Recursive enum 'E' is not marked 'indirect'
Would make sense to mark Recursive enums recursive. Or if indirect is indeed meaningful we can use just that, and change the doc / and compiler diagnostics so it is actually:
Only the designer could answer this. That said, recursive would be incorrect as you can mark any case as indirect so long as you deem it beneficial/necessary. Recursive cases are just the obvious necessary ones.

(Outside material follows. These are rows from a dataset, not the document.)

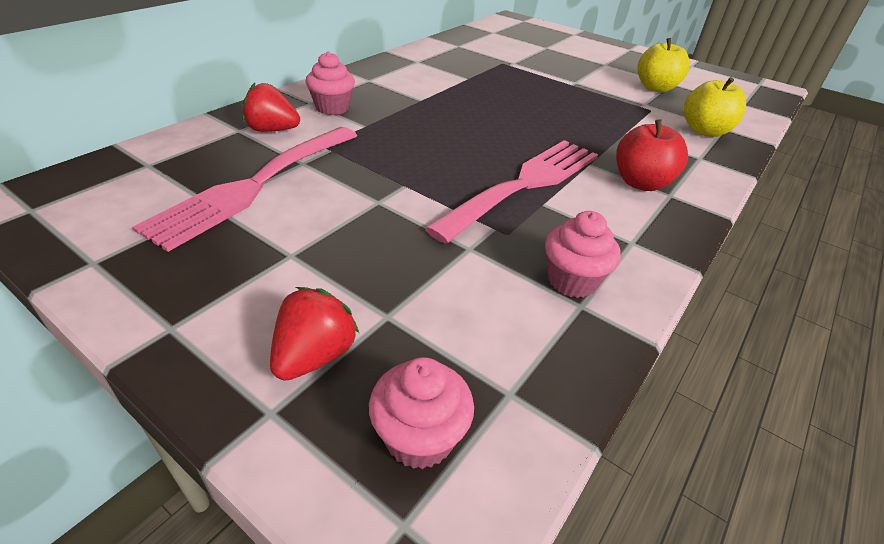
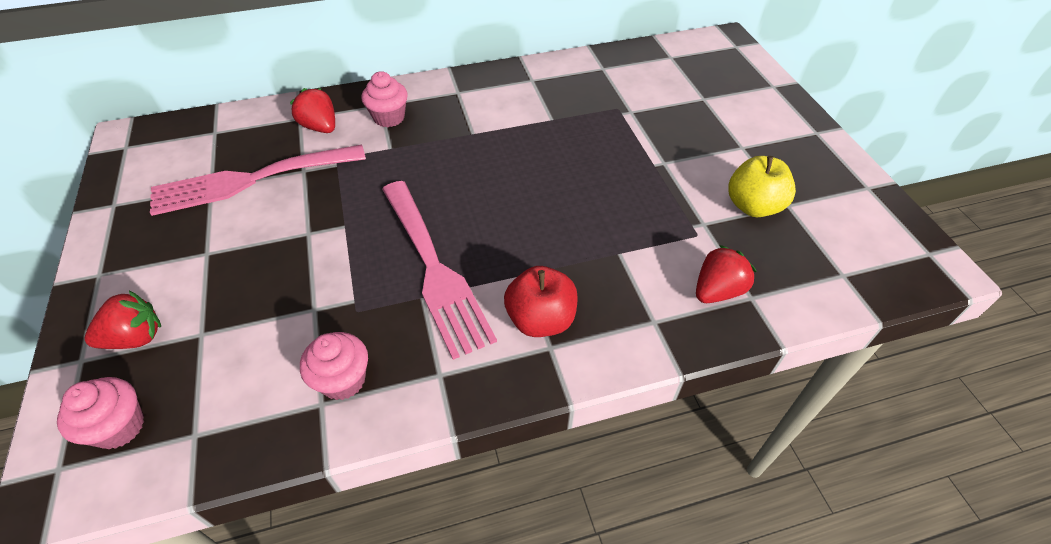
camera: 40 degrees right, 10 degrees up
(525, 184) = (434, 269): pink fork -> pink fork turned 75 degrees clockwise
(704, 131) = (717, 291): yellow apple -> red strawberry

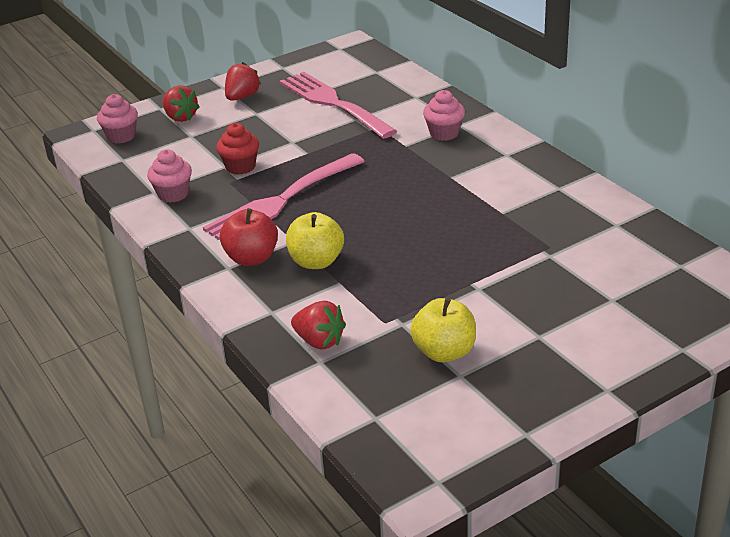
camera: 75 degrees right, 15 degrees down
(320, 127) = (410, 109): red strawberry -> red strawberry (242, 97)
(327, 293) = (240, 167): none -> red cupcake
(573, 263) = (316, 261): none -> yellow apple

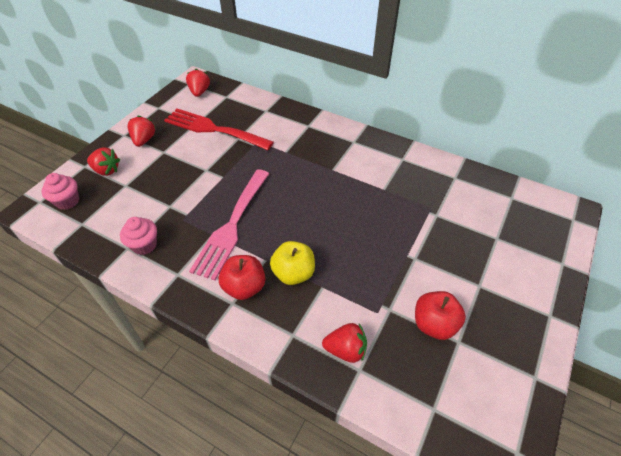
camera: 30 degrees left, 15 degrees up
(240, 167) = (181, 203): red cupcake -> none
(333, 103) = (213, 129): pink fork -> red fork
(346, 60) = (199, 92): none -> red strawberry
(444, 133) = (304, 135): pink cupcake -> none
(444, 352) = (434, 324): yellow apple -> red apple

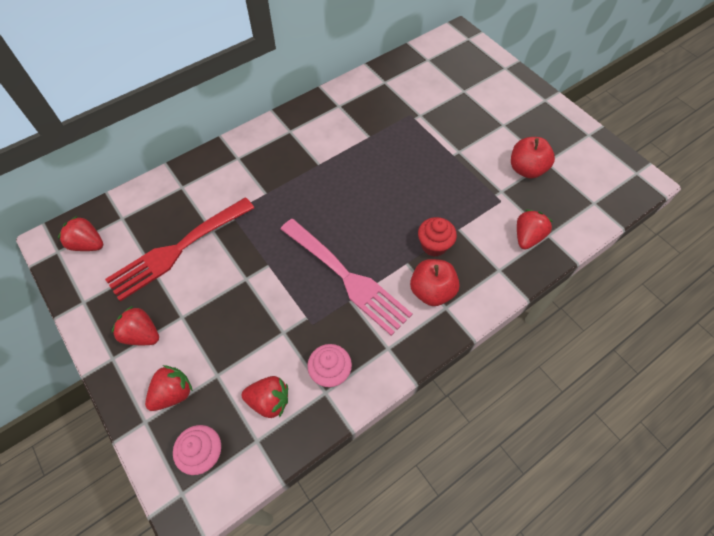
camera: 65 degrees left, 10 degrees up
(112, 219) = (269, 401): none -> red strawberry
(293, 273) = (434, 245): yellow apple -> red cupcake

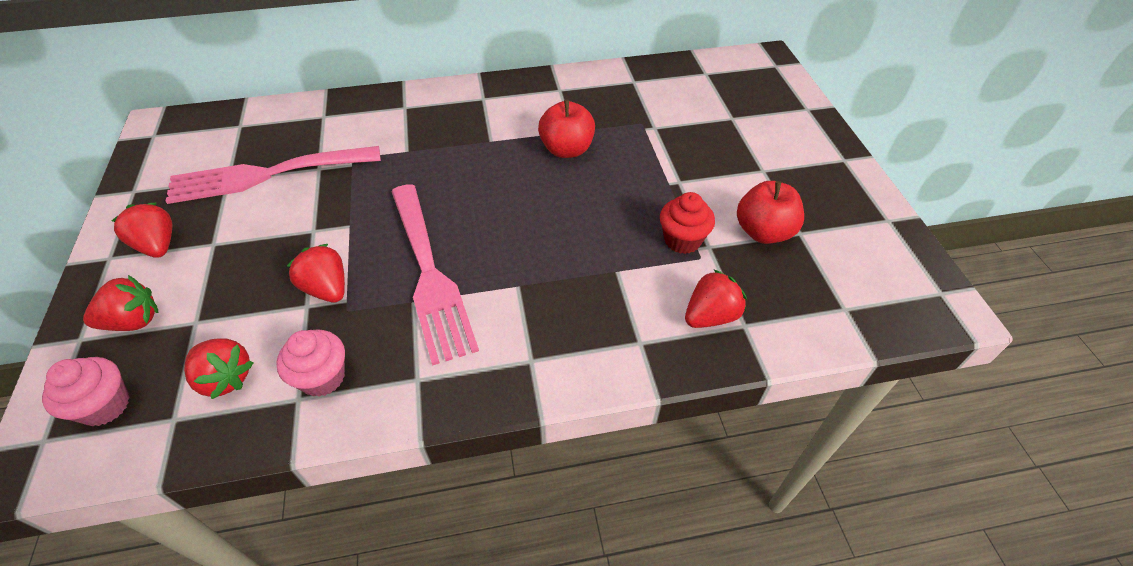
camera: 25 degrees right, 10 degrees down
(88, 244) = (186, 138): red strawberry -> red strawberry (327, 289)
(177, 250) = (266, 175): red fork -> pink fork
(432, 291) = (526, 332): red apple -> red apple (567, 150)
(434, 245) = (569, 278): red cupcake -> red cupcake (682, 240)

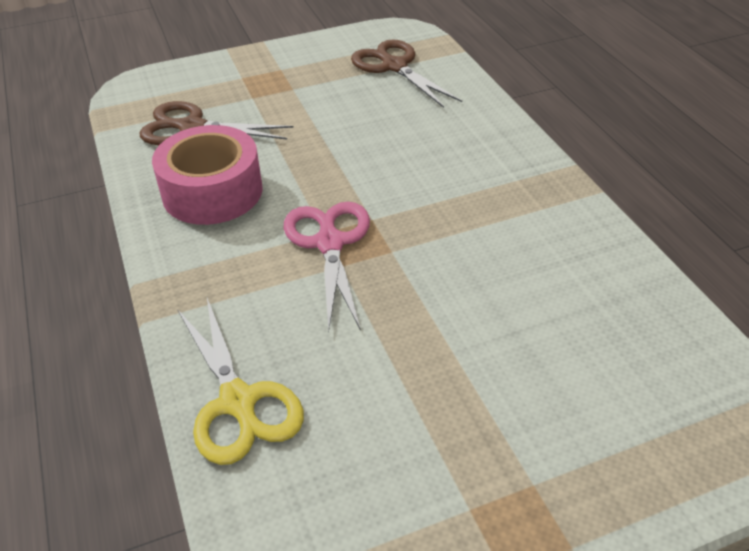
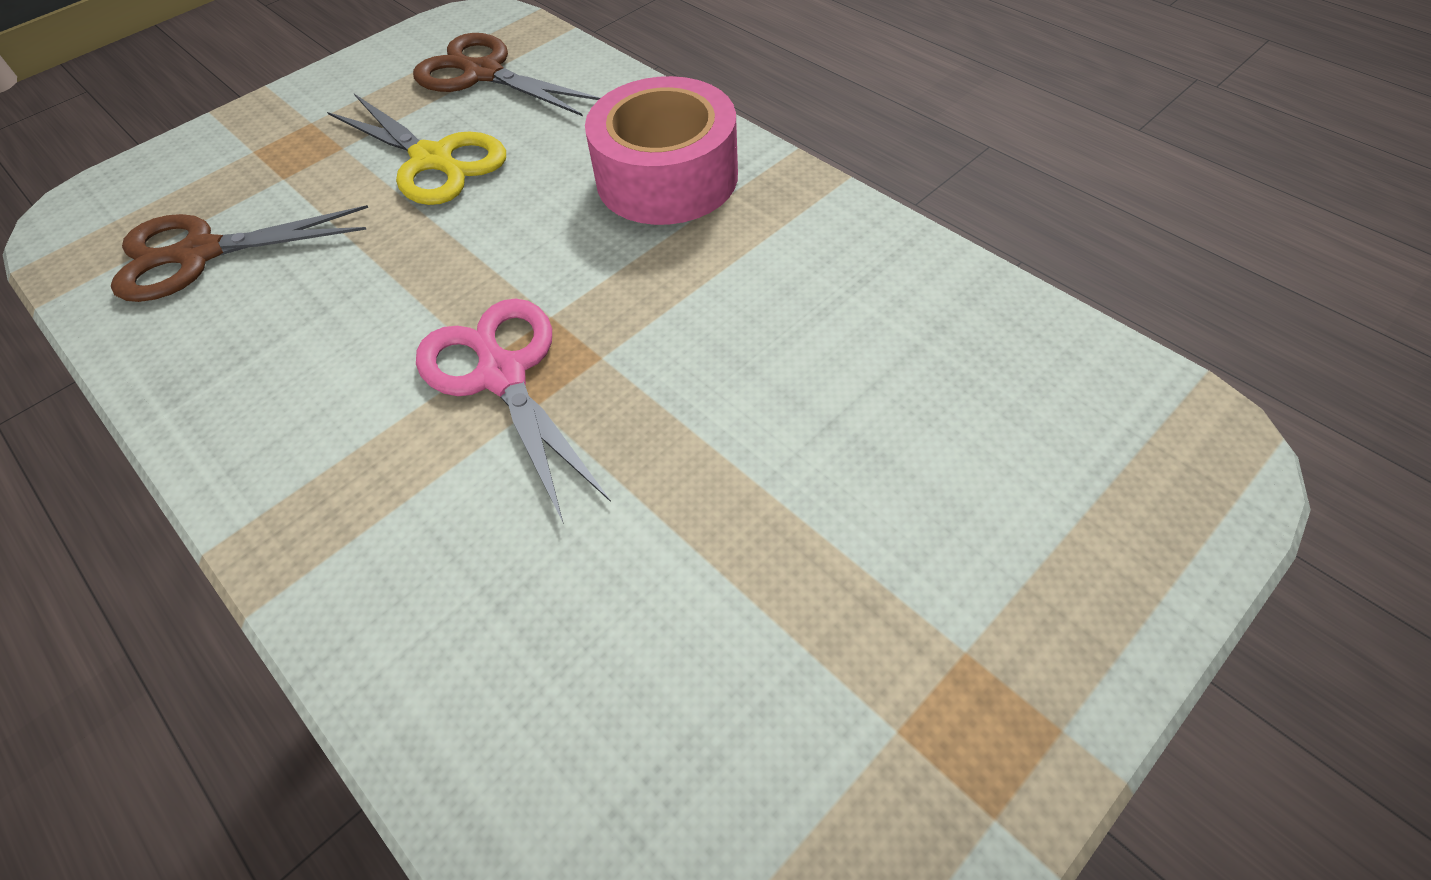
camera: 20 degrees left, 10 degrees up
(212, 192) = (278, 350): pink tape -> pink tape (667, 177)
(238, 403) = (467, 699): yellow scissors -> yellow scissors (433, 160)

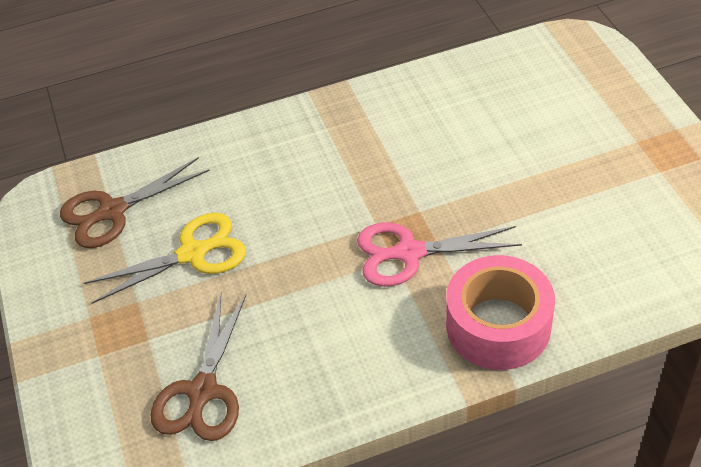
camera: 65 degrees left, 5 degrees down
(667, 177) = (294, 150): pink tape -> pink tape (498, 325)

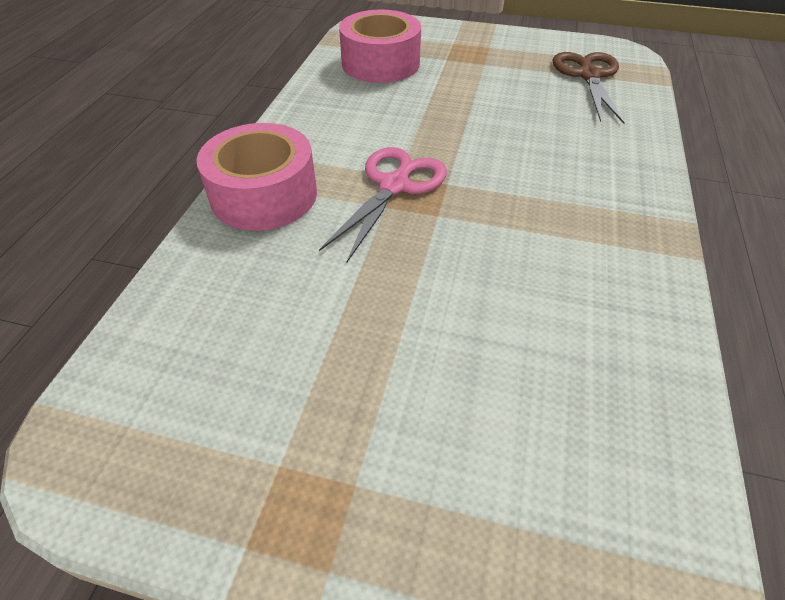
camera: 120 degrees right, 0 degrees up
(193, 253) = (508, 93): yellow scissors -> none
(202, 392) = (380, 63): brown scissors -> pink tape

A slightly less obvious case is when you have a very large struct that you rarely use:
enum SomeEnum {
case a, b
indirect case c(LargeStruct)
}
Recall that the size of the enum is the size of the largest case (+discriminator). So if we don't use indirect, the size of SomeEnum would be about the size of LargeStruct. However, if the common cases are a and b, that would be very wasteful. So we add indirect to make the size of SomeEnum about the size of a pointer. When case c is used, the compiler will allocate a separate region for LargeStruct.